Cultural overlay melted off, leaving Thomas Berry’s genetic core.

They had us read The Aims of Education by Alfred North Whitehead during the summer before entering. As I wrote in question 4 of the Stanford section of the Antioch portfolio

“I was convinced that I was entering the mainstream of the dialog of the western intellectual tradition. After a short while I started to feel more like I was at a huge playground for the overprivileged. Almost everybody seemed to be much richer than most of my friends at home had been, and they all seemed to be just playing around until they could take over the reins of their parents’ companies. I became very disillusioned with the potentiality of the university as a social critic. There wasn’t the high tone of honesty and intellectual excitement that I was hoping to find. And so I just gave up and decided to join the party in my own way.”

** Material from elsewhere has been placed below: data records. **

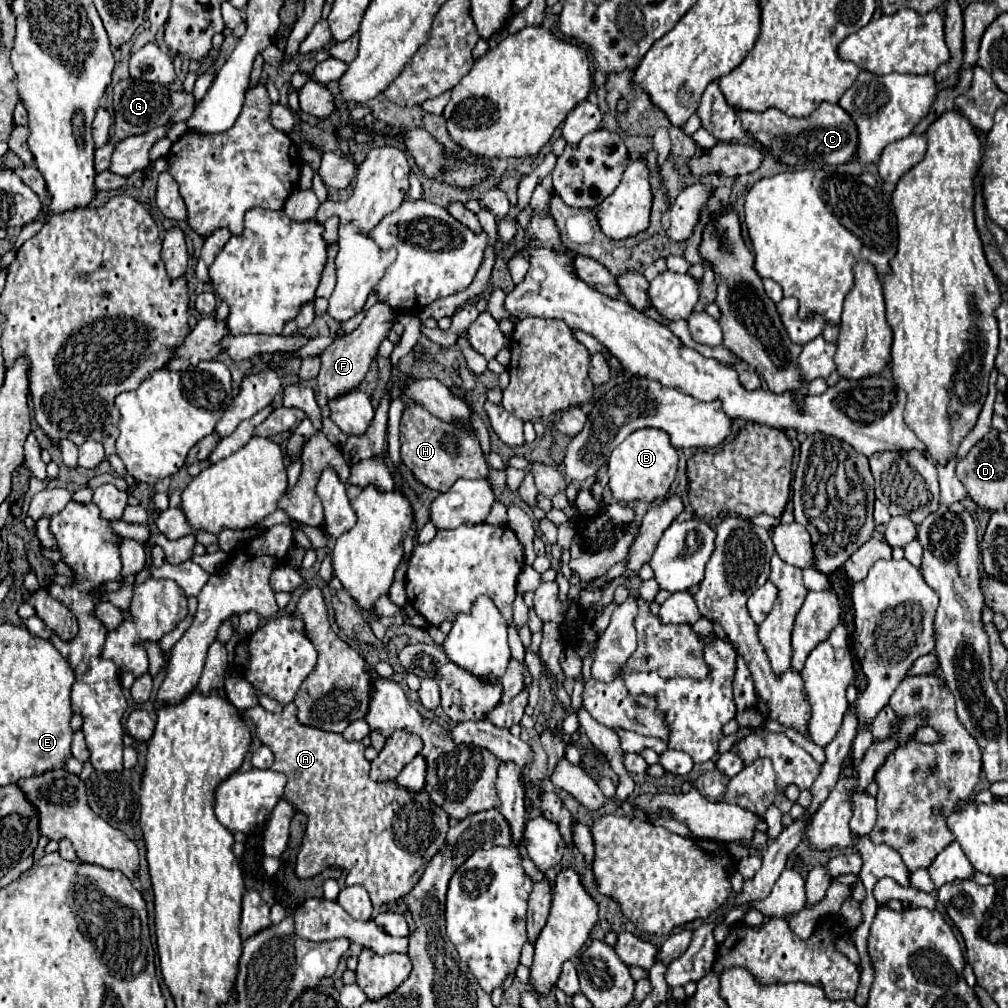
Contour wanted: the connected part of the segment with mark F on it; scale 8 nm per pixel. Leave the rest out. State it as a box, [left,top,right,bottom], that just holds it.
[317,303,393,417]

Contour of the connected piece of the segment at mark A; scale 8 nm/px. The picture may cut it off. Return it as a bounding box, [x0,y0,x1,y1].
[245,703,449,907]

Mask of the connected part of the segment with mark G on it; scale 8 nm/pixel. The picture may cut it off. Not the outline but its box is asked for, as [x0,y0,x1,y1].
[95,79,195,173]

 I encountered Maezumi Roshi and Zen Center in a primarily Hispanic neighborhood. A little Anglo enclave surrounded by Southern California Hispanic culture. Living in that neighborhood was an immersion process. In addition our family had daily contact with a Mexican-American family across the street because Rebecca’s babysitter was Mommy Elba Escalante and her daughters. That was my first experience of truly cross cultural life. Very enriching for all of us.

While living in that neighborhood I began teaching in primarily Hispanic ethnically mixed public schools, which I did for the last 13 years of my work life. It was a huge contrast with about the same period of time in corporate management.

Then my family became multi-ethnic. My brother Randy married Marie, an African-American woman. Our daughter Rebecca married David, whose parents are from Nicaragua and Mexico. Silas (their son, our grandson) is growing up in a rich cultural mix.